◆ WHAT TO WORK ON: Go to the line containing "ALPINE, 11: 21.7 -> 28" and retype it and every later line exactly as written, up to the last line of the entries. Keep pictures out.

↓

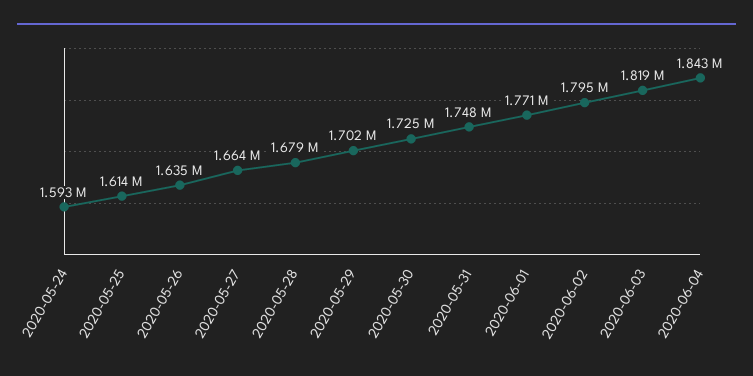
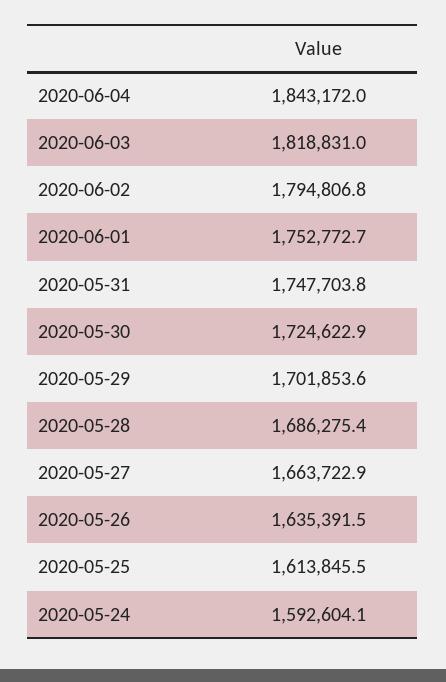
2020-05-28: 1679000 -> 1686275.4
2020-06-01: 1771000 -> 1752772.7

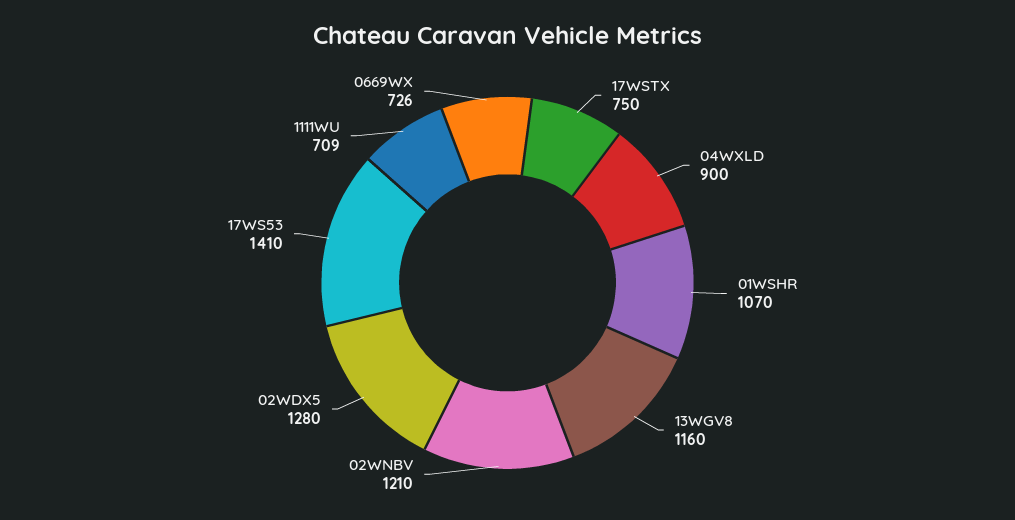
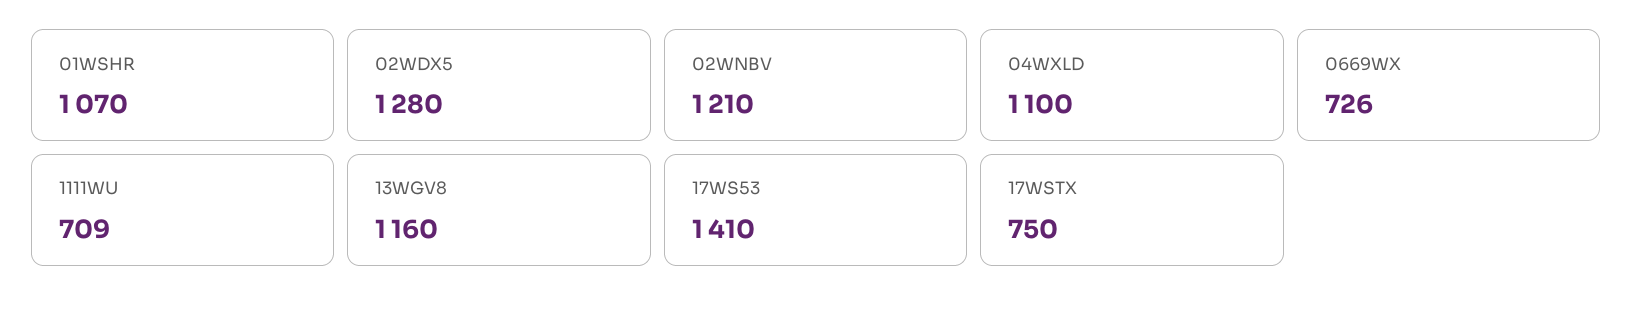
04WXLD: 900 -> 1100

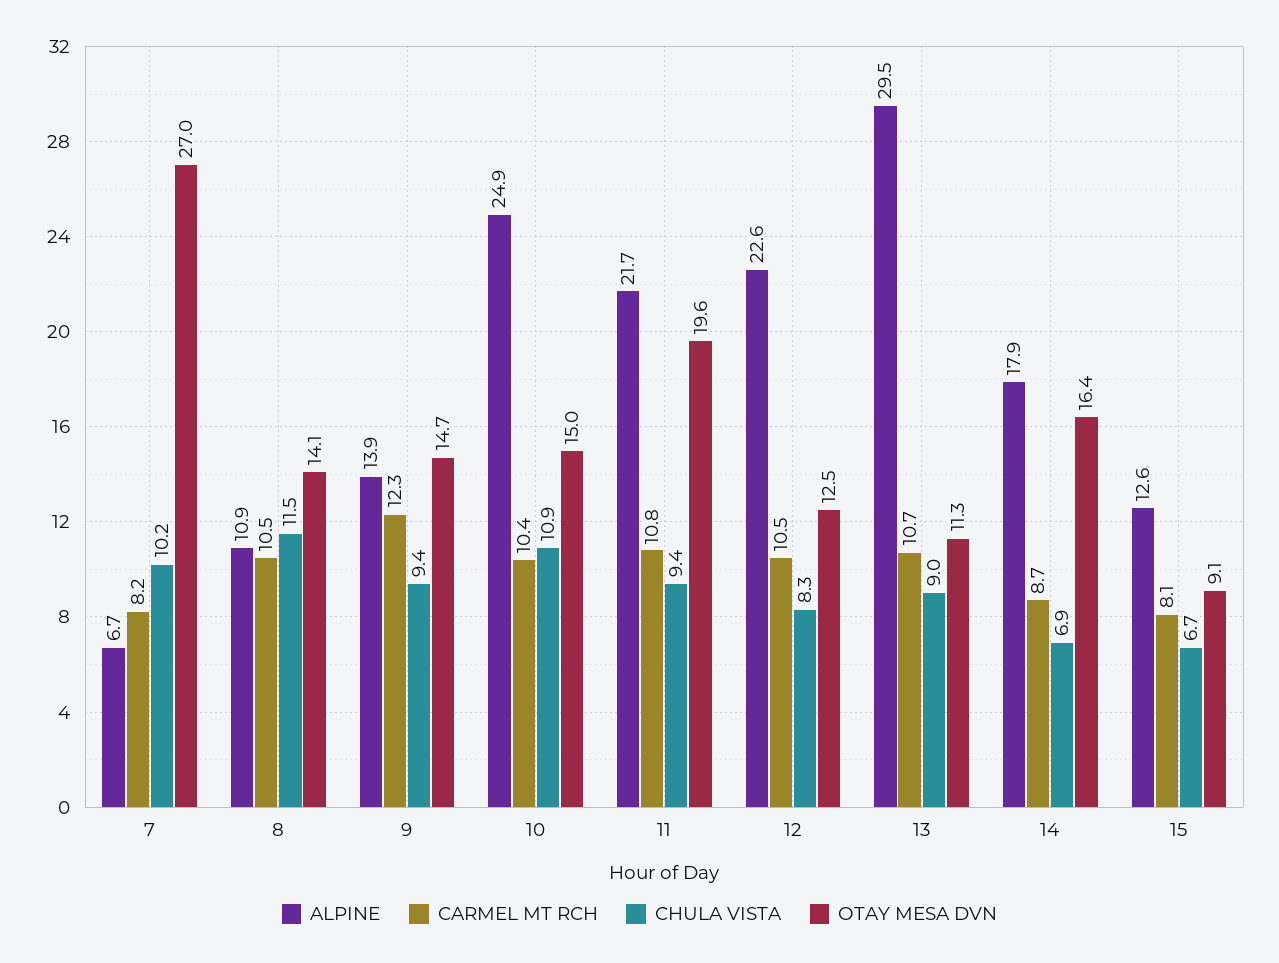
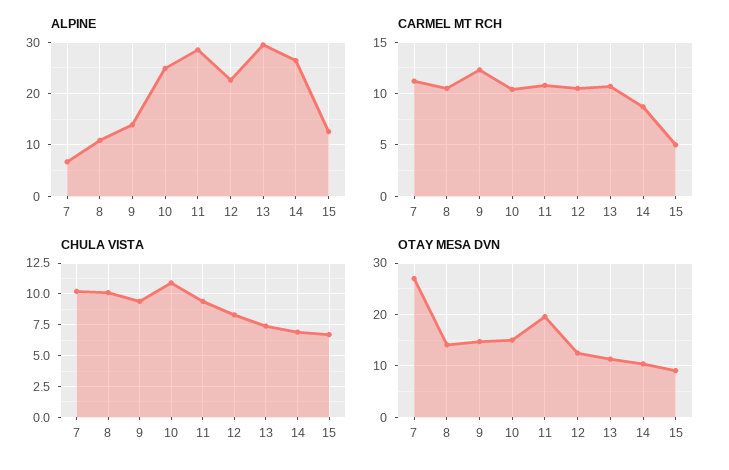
CARMEL MT RCH, 7: 8.2 -> 11
CHULA VISTA, 8: 11.5 -> 10
ALPINE, 11: 21.7 -> 28
CHULA VISTA, 13: 9 -> 7.5
ALPINE, 14: 17.9 -> 26
OTAY MESA DVN, 14: 16.4 -> 10
CARMEL MT RCH, 15: 8.1 -> 5

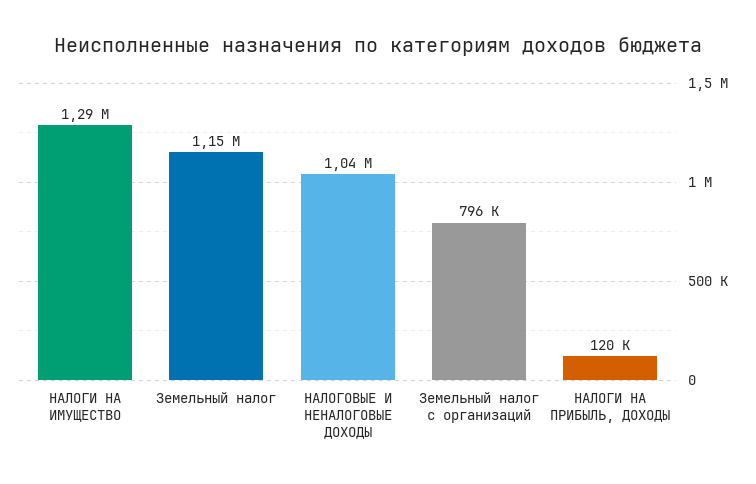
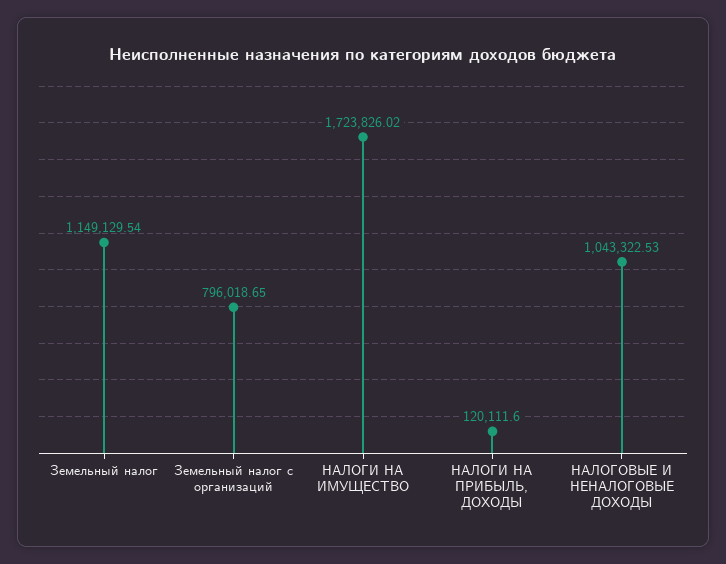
НАЛОГИ НА ИМУЩЕСТВО: 1290000 -> 1723826.02

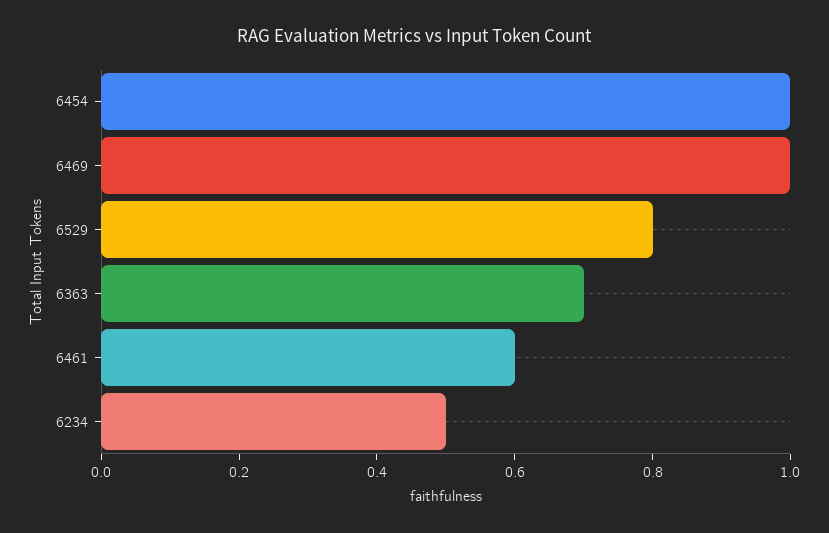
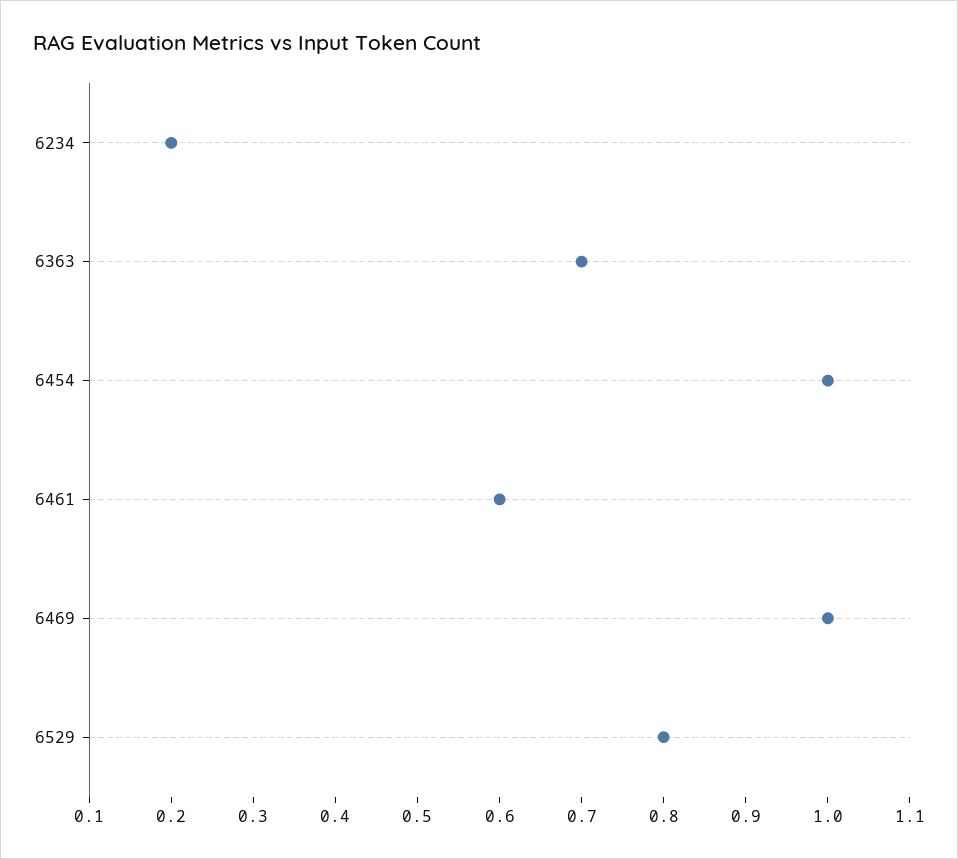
6234: 0.5 -> 0.2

↑

◆ YOUR RESPONSE:
ALPINE, 11: 21.7 -> 28
CHULA VISTA, 13: 9 -> 7.5
ALPINE, 14: 17.9 -> 26
OTAY MESA DVN, 14: 16.4 -> 10
CARMEL MT RCH, 15: 8.1 -> 5

НАЛОГИ НА ИМУЩЕСТВО: 1290000 -> 1723826.02

6234: 0.5 -> 0.2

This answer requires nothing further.